Para o presidente da CNC (Confederação Nacional do Comércio de Bens, Serviços e Turismo), José Roberto Tadros, é cedo para dizer se as medidas terão efeito sobre novos empregos. “Estamos torcendo de maneira fervorosa, mas somente com o passar dos dias é que vamos saber”, afirmou.
A CNC integra o sistema Sesc e Senac, os serviços sociais e de aprendizagem incluídos no projeto de lei de conversão da MP. As empresas que fizerem contratações por meio dos novos programas poderão abater valores que seriam recolhidos ao sistema S.
Tadros diz que o momento é imprevisível e emergencial e que o governo precisava buscar alternativas para o grande número de pessoas desocupadas. “O sistema S já está há muito tempo resgatando essas pessoas, seja pela preparação para o mercado, seja por programas como o Mesa Brasil [programa que recolhe sobras que seriam descartadas e distribui]”, diz.

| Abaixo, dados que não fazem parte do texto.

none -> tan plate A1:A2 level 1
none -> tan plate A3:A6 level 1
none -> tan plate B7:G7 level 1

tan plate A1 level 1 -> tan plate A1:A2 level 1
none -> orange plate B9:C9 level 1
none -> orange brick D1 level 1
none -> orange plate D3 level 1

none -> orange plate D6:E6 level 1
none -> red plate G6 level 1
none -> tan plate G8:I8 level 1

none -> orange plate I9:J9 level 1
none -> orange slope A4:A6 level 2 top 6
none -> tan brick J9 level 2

Para o economista e professor da Escola de Administração de Empresas de São Paulo da FGV (Fundação Getulio Vargas) Nelson Marconi, os três programas incluídos na proposta fragilizam o mercado de trabalho. “É importante criar condições para novas ocupações, mas aproveitaram o texto para avançar ainda mais sobre a legislação.”
Para ele, a proposta traz um recado. “No fundo, a mensagem é a de que a economia está ruim e vamos criar oportunidades, mas você tem que abrir mão de seus direitos trabalhistas”.
O professor de direito do trabalho da USP (Universidade de São Paulo) Antônio de Freitas Jr. diz que o projeto associa duas agendas: uma emergencial e outra que poderia estar sendo discutida ponto a ponto. A estratégia, na avaliação dele, se aproveita de uma tolerância maior a questões urgentes ligadas às crises econômica e sanitária.
Para ele, o primeiro problema com o texto do projeto é a reafirmação de que o barateamento dos contratos de trabalho torna os empregos mais atraentes. “Só que empregar é sempre oneroso. O empregado só o faz quando precisa, a partir de uma necessidade persistente. Ninguém contrata porque está barato”, afirma. “Um aspecto preocupante é que o conjunto da proposta orienta para uma expansão da precarização.”
O presidente da CSB (Central dos Sindicatos do Brasil), Antonio Neto, diz que as centrais querem garantir que o projeto seja modificado no Senado. O Requip, na avaliação dos sindicatos, entra em conflito com o Jovem Aprendiz, colocando a sobrevivência do programa em risco. Nesse modelo de contrato, jovens de 17 a 24 anos são contratados formalmente, mas a empresa paga uma alíquota menor de FGTS.
Mesmo quem não vê a proposta como precarizante defende que faltou discussão, o que torna a proposta suscetível à judicialização ou dúvidas que inviabilizam a aplicação na prática.
Para Cássia Pizzotti, sócia trabalhista do Demarest, a proposta cria novos tipos de contrato, que se sobrepõem. “Por melhores que sejam as intenções, não é saudável fazer esse tipo de mudança correndo. No papel, é tudo muito bonito, mas, na prática, parece açodado.”
O advogado Jorge Matsumoto, do Bichara Advogados, considera natural que as mudanças sejam vistas com dúvidas e gerem discussões. “Nosso cenário é extremamente ‘celetizado’ e qualquer forma de contrato que saia disso é vista como precarização”, diz.
Para ele, porém, as exigências feitas ao trabalhador contratado por meio do Requip, como a jornada reduzida, também serão diferentes do que é esperado de um funcionário com carteira assinada.
“É uma mudança temporária. Não é um programa perfeito nem isento de polêmica, mas é uma medida emergencial importante para reativar a economia e capacitar os que estão fora da população economicamente ativa.”